The advantage of a cohort study, Professor English says, is that they can identify factors that increase or decrease the risk of disease and injury, for many different types of disease.
“In a cohort study, one generally begins by identifying a ‘cohort’ of people who are healthy and then following them over time to see which ones develop the disease of interest.
“One great value of cohort studies is that they allow us to study many diseases simultaneously. For example, a single study can show how smoking is related to several types of cancer and to various types of cardiovascular disease,” he says.
www.epi.unimelb.edu.au
www.tentomen.org.au
About Ten to Men
Ten to Men is Australia’s first major longitudinal study of male health. Funded by the Commonwealth Department of Health, the study was commissioned under the Federal Government’s 2010 National Male Health Policy.
Males die earlier than females, and have a greater burden of injury and disease.
It aims to follow males aged ten – 55 over the course of their life to gather data on a wide range of health issues relevant to males at different life stages, identifying factors that contribute to good health and wellbeing in men.

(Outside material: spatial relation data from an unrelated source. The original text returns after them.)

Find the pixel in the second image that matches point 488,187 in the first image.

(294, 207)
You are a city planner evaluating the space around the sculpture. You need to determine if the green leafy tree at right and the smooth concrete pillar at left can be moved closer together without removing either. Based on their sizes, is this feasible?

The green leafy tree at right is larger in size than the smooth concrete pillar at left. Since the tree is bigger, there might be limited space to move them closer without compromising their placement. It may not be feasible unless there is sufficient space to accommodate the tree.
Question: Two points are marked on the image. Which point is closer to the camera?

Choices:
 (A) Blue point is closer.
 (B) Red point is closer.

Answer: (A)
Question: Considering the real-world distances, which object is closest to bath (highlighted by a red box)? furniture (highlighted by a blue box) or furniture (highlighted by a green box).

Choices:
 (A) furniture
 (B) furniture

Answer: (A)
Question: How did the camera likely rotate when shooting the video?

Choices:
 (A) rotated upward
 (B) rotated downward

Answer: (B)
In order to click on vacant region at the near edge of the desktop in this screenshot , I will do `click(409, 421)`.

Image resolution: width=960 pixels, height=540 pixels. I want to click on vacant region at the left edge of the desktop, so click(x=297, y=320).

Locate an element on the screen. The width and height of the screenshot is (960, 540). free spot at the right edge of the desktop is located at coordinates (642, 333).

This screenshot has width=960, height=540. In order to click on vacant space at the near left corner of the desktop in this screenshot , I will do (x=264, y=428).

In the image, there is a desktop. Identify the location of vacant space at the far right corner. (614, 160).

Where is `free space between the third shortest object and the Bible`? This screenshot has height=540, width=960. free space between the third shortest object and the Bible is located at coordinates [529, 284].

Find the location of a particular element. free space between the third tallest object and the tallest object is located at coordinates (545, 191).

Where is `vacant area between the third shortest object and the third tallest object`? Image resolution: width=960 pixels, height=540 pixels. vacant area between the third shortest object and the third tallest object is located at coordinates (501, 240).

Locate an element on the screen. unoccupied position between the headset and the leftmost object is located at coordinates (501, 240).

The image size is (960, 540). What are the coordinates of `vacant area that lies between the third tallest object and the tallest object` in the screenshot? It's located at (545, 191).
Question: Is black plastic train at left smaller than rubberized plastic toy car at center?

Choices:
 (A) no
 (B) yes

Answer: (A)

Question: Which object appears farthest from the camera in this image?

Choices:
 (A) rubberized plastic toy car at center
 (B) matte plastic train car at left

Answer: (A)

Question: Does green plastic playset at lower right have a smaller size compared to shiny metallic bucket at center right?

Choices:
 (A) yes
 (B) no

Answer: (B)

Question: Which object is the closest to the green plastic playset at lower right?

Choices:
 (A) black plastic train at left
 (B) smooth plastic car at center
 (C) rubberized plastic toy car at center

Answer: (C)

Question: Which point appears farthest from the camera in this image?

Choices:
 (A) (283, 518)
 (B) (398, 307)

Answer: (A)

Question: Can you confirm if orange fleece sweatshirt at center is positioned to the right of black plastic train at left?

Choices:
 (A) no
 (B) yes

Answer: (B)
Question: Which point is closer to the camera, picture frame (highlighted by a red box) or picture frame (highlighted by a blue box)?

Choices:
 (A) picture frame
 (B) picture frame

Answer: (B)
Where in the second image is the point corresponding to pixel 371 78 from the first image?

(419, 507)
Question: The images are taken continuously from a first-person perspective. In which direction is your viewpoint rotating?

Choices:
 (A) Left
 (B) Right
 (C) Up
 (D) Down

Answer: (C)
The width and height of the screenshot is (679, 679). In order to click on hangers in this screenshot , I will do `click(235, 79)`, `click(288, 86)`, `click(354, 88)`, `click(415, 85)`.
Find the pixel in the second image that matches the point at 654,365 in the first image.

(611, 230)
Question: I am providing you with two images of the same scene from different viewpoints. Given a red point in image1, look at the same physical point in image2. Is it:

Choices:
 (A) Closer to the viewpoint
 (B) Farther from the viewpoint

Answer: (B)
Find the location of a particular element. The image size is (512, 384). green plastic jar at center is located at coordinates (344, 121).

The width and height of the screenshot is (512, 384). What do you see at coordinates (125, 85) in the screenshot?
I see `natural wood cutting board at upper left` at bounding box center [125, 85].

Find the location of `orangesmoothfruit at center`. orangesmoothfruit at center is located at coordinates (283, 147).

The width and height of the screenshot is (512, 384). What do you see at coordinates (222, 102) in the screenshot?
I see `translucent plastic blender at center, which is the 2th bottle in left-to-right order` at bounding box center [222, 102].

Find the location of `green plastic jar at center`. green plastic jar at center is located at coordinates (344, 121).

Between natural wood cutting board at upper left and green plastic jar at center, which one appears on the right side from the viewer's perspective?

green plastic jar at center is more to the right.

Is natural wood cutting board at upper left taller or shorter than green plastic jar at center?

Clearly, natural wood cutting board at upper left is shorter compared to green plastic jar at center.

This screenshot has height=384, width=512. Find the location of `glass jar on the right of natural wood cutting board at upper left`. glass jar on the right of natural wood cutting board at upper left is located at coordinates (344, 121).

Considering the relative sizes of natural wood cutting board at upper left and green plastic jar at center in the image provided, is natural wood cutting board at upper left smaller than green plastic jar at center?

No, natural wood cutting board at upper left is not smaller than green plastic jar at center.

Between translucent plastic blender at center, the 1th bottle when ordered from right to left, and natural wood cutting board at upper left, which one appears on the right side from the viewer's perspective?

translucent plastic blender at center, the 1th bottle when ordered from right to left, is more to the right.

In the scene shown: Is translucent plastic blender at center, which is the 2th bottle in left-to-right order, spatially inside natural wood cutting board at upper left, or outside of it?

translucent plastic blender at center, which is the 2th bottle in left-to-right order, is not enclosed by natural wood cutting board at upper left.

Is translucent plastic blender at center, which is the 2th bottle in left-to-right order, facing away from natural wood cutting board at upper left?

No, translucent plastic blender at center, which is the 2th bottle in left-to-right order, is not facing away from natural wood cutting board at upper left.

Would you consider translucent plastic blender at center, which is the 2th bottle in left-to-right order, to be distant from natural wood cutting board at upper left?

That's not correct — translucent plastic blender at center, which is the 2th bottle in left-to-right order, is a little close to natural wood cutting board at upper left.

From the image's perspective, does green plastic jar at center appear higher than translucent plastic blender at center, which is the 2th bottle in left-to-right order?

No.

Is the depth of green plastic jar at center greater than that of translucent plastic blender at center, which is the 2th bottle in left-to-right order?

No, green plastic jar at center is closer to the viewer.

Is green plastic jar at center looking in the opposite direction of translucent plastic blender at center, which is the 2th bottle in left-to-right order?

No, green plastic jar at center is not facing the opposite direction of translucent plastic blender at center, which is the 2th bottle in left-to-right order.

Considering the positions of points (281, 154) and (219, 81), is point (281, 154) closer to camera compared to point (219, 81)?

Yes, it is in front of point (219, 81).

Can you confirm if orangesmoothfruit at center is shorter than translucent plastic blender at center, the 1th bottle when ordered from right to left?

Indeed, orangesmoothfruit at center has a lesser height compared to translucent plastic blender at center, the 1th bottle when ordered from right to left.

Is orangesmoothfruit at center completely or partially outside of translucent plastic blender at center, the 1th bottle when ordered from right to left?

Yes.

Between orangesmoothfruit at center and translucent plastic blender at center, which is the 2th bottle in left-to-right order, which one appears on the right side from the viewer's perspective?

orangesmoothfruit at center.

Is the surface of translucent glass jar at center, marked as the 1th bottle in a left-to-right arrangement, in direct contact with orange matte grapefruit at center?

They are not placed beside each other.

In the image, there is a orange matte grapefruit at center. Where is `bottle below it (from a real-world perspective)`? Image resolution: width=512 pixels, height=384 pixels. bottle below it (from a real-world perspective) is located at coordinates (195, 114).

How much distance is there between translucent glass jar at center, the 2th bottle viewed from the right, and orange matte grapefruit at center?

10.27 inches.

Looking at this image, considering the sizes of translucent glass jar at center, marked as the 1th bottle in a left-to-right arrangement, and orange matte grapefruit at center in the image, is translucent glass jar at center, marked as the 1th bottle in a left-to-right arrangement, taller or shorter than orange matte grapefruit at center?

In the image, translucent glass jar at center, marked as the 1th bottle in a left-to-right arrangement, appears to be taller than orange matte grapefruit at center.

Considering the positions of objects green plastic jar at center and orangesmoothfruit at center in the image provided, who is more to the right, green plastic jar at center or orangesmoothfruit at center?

The driver of the research is to address the well-documented disparity in health outcomes between males and females and between certain groups of males, such as those living in rural Australia compared to their urban dwelling counterparts.
The study will collect data on a range of mental and physical health issues that represent a high burden of disease in males, such as chronic diseases in older males, self-harm and injury in younger males and the social determinants of health.
The social determinants include social and environmental factors such as working life, socio-economic status, social connectivity, housing and other influences on health behaviours and health outcomes.
Ten to Men’s study coordinator Dr Dianne Currier says the findings of the study will be used to support the development of policies and programs to strengthen male health, and in the longer-term, improve male health outcomes.
“The 2010 National Male Health Policy identified a need to build the evidence base on male health to support the development of policies and programs to address this disparity.
“It recognised that there are gaps in the knowledge on male health behaviours and outcomes, and how risk and protective factors change over the life course.
“Ten to Men was created to address those knowledge gaps and build the evidence base on male health,” Dr Currier says.
It is anticipated that first results will be available in early 2015, however the real value of such research and the cohort study is its longevity, Dr Currier says.
“It allows researchers to follow participants through key transition periods, such as leaving the workforce or becoming a father and to examine how those transitions influence lifestyles including health behaviours,” she says.